Le Bor­de­lais ne se réclame que d’une seule école. Celle des “exta­tiques ner­veux — ces hyper-actifs d’un genre spé­cial” qui reven­diquent une sorte de joie convul­sive et qui optent pour la liberté, la vigueur, la recherche d’une forme de perfection.
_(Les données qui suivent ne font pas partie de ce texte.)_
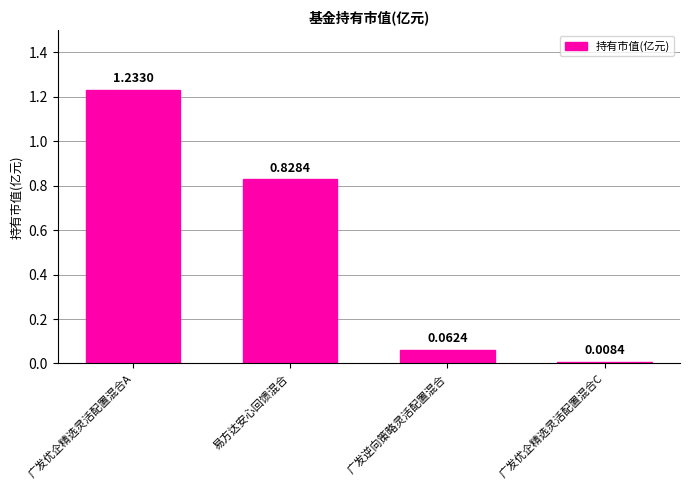

What is the sum of all values?

2.1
Le révolté —  en par­fait Giron­din — pour­suit sa route loin des cénacles ger­ma­no­pra­tins. Il reste animé par une mys­tique des liber­tés qui écla­tait déjà dans le pre­mier livre de “William Blake and Co.” : Du Dépe­çage comme de l’un des Beaux-Arts (1976). Proche de Sol­lers, Denis Roche et Pley­net, il s’en éloigne au moment de la période chi­noise, maoïste et inepte de “Tel Quel”.
Il prend comme doxa chère à Bau­de­laire : “en toute chose humaine, l’art est le pre­mier et le der­nier mot.” Si bien que Pour Jean-Paul Michel la poé­sie n’a pas à accueillir l’ordre ou l’ordure. Elle a même pour prin­cipe de leur échap­per avec une conscience aiguë de la néces­sité et de l’urgence d’une double pos­tu­la­tion : “dire du mal de moi” et faire mal aux mots des tri­bus pour les affron­ter et, par-delà, retrou­ver une confiance nou­velle dans la parole  donnée.
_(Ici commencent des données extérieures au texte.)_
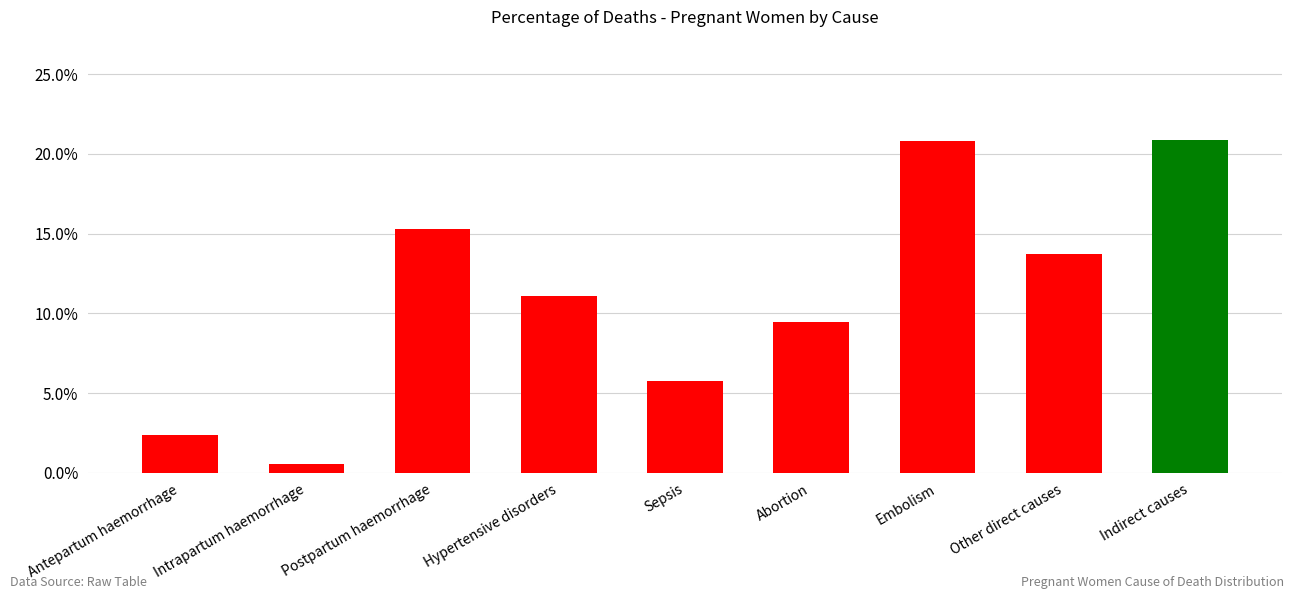

Are the bars horizontal?

No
Et ce, avec force et éclat. Les mots doivent deve­nir pro­por­tion­nels à la gra­vité du mal. Par la poé­sie, l’auteur avance en écho aux visions de Goya, des Fauves, du cubisme et de Gia­co­metti. Le réel étant un Chaos, le poème doit pos­tu­ler une réponse. Et Michel, de décou­vertes en décou­vertes, de publi­ca­tions en édi­tions renou­velle une poé­sie deve­nue fluette.
D’où — et entre autres —  sa défense de Jehan Mayoux, un des très grands mais des plus mécon­nus poètes sur­réa­listes et révol­tés. L’éditeur et poète, comme lui, élu­cide les énigmes du poème en patau­geant à cloche-pied dans le néant mais en ne cédant pas un cen­ti­mètre de ses mul­tiples “splash” à ce qui est néces­saire : un art du dépe­çage nar­quois. Et bien plus que cela.

jean-paul gavard-perret

Jean-Paul Michel, Pla­cer l’être en face de lui-même, William Blake & Co., Bor­deaux, 2020.